Volume 7 Supplement 1
Newborn screening- the roadmap for India
© Kapoor; licensee BioMed Central Ltd. 2014
Published: 21 January 2014
India witnessed a major transition in 2013. It marked the completion of 50 years of the activities of the Indian Academy of Pediatrics, the completion of a taskforce study conducted by ICMR, organization of the Asia Pacific meeting on newborn screening and inclusion of congenital hypothyroidism as an important activity of a landmark program by the Government, the Rashtriya Bal Suraksha Kayakram. It has also created a platform for inclusion of many Delhi Hospitals in newborn screening.
These activities have created 3 major thrust points in the country which include awareness about the need for screening, the feasibility of its execution in the metropolitan cities of our country and the commitment to make the special diets available. Both public and private players have developed deep commitments which are likely to change the face of newborn screening in the country. Screening for 5 nearly completely reversible and treatable disorders is possible. These include Congenital Hypothyroidism, Congenital Adrenal Hyperplasia, Glucose-6-phosphate dehydrogenase deficiency, Biotinidase deficiency and Galactosemia. These have been included in different pilot programs across India.

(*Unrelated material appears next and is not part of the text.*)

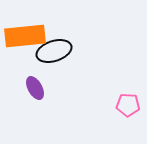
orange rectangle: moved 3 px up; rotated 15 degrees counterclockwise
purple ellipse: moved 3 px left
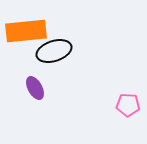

Challenges which invite discussion are the feasibility of coverage in less well developed areas, hilly terrains and the home deliveries. MCTS (Mother child tracking system) an initiative launched by the Government of India once in full implementation may play a pivotal role in this program. Availability of good counselors and a well integrated follow up system needs to be developed so that all screen positive babies can be followed up. Generation of epidemiologic data for the currently untreatable conditions being the non availability of diets needs to be simultaneously addressed so that we can gear up for the expanded phase later.
Generating ethnic cutoffs, ensuring quality compliance, improving availability of confirmatory tests needs to be addressed. The volumes are formidable but also suggest that with high rates of consanguinity and inbreeding one is likely to encounter a significant proportion of these in the country. The most positive aspect is the commitment to this noble cause which will help us cross and reach the horizon.